Chisanga argued that the current policy stance was still yielding positive results and should be maintained in the short term, with any shift towards lower rates tied to sustained macroeconomic stability.

“I think the current policy framework is still bearing good effects, and it will be absolutely important to maintain given the circumstances slightly ahead of us,” Chisanga said in commentary on Tuesday, ahead of the Monetary Policy Committee (MPC) announcement.

He argued that sustained inflation moderation and fiscal discipline could maintain credibility, anchor expectations, and prepare the market for a smoother policy glide path into 2026—ultimately softening any landing effects.

The MPC has been meeting this week to decide the next trajectory of the policy rate, with the benchmark currently at 14.5 percent.

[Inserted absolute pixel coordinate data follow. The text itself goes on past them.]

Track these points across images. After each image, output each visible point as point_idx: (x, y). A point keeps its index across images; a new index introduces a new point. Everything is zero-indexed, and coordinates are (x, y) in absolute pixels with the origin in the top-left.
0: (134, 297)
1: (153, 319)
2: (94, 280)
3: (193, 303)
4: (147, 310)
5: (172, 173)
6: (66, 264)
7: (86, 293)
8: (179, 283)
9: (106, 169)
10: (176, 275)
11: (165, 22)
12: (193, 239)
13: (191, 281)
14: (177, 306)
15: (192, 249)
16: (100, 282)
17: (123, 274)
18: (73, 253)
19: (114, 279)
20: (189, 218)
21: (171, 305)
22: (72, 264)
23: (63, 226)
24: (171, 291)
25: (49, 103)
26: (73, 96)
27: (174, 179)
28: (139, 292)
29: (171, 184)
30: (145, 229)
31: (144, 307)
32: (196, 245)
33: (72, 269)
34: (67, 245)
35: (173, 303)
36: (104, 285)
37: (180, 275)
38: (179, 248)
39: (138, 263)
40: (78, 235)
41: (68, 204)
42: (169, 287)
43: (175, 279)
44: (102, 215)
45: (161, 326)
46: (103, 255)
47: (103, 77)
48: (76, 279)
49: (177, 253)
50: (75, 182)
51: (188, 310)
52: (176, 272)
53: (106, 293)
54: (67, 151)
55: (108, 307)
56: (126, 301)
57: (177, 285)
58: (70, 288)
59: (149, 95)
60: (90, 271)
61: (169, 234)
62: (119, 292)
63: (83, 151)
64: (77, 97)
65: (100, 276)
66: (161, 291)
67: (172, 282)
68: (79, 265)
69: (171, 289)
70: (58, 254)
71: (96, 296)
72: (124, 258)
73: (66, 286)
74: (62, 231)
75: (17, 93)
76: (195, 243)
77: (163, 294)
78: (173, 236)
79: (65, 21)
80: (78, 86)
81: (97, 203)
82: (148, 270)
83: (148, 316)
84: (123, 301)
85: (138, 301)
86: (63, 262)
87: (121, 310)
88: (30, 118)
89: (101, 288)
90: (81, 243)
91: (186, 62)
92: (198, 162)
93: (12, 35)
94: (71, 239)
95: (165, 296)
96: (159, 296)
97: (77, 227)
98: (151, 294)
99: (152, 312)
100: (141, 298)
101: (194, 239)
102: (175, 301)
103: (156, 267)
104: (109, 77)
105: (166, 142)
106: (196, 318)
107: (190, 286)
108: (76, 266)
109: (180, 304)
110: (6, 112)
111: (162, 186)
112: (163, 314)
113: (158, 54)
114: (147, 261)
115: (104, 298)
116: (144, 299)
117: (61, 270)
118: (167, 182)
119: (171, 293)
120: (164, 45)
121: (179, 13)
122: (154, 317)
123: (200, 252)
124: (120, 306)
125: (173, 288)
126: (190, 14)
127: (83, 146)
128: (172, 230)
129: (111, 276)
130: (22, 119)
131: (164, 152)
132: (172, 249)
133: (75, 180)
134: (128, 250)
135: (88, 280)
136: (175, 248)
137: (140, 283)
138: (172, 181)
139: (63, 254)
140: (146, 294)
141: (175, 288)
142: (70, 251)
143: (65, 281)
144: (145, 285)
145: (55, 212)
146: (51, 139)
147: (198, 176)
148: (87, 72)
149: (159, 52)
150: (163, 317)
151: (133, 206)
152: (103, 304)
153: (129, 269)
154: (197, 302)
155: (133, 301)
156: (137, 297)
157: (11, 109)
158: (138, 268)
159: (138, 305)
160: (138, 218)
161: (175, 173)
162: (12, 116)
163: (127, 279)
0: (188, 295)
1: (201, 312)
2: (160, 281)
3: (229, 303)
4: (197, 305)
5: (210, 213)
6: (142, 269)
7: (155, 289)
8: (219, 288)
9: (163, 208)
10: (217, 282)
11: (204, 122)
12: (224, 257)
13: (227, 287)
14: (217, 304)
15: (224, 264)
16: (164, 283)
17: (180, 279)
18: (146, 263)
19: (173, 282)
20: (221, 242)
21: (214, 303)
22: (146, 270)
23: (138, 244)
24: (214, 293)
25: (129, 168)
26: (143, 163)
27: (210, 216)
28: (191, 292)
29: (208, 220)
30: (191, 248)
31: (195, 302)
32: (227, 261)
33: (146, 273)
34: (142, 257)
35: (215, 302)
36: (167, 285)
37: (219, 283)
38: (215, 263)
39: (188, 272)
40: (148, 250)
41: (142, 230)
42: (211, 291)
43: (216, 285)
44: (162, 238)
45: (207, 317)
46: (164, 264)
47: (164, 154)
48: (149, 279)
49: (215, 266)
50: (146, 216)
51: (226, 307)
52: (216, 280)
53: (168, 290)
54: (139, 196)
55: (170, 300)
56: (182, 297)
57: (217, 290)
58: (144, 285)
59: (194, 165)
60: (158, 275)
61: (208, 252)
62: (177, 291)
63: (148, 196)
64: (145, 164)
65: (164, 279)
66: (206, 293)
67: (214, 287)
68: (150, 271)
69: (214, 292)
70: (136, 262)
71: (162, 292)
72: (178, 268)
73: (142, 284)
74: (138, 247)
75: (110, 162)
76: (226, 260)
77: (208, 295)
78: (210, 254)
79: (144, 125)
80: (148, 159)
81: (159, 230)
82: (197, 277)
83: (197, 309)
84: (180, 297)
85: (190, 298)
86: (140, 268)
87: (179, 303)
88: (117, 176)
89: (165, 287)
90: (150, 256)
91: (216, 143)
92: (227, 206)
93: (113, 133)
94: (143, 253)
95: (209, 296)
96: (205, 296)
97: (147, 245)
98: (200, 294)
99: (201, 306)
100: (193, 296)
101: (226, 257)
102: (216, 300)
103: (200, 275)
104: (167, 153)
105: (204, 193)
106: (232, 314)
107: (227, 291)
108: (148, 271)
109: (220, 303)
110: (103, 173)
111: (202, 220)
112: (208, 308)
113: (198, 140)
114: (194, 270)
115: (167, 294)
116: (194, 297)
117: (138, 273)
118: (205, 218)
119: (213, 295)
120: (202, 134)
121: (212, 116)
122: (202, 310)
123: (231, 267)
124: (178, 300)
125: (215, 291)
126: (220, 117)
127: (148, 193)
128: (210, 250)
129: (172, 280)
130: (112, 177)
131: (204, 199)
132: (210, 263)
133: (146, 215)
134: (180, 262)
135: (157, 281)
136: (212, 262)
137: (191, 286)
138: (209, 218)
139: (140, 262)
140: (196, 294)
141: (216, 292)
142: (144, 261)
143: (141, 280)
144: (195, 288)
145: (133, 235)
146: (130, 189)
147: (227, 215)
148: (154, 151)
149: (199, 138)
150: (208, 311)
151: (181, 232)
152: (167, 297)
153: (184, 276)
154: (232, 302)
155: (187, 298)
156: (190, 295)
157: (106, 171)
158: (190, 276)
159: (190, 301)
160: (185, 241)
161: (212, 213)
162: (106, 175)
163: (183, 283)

Headline inflation eased to 13 percent in July from 14.1 percent in June, which Chisanga described as the clearest sign yet that the inflation tide is turning—driven largely by seasonal food supply gains and a more stable kwacha.

Read more: Bank of Zambia gets thumb up from economists on strategies to keep monetary policy rate steady

However, he cautioned that core inflation remains sticky, with fuel and power price adjustments still in the pipeline, while global financing conditions remain tight.

“This means the BoZ is still walking a fine line—cutting too early risks undoing hard-won currency stability, but holding too long could further choke already sluggish credit growth to the productive sectors,” he said.

Chisanga also noted that the International Monetary Fund’s recent endorsement of Zambia’s “appropriately tight” stance suggests a base case of holding rates at 14.5 percent to consolidate disinflation before pivoting.

Still, he said a measured 50-basis-point cut could be justified if policymakers wish to send a confidence signal to the real economy, leveraging improved reserves and stronger copper earnings as a buffer.

“Whichever path is taken,” Chisanga stressed, “the decision will be less about the August rate itself and more about forward guidance.”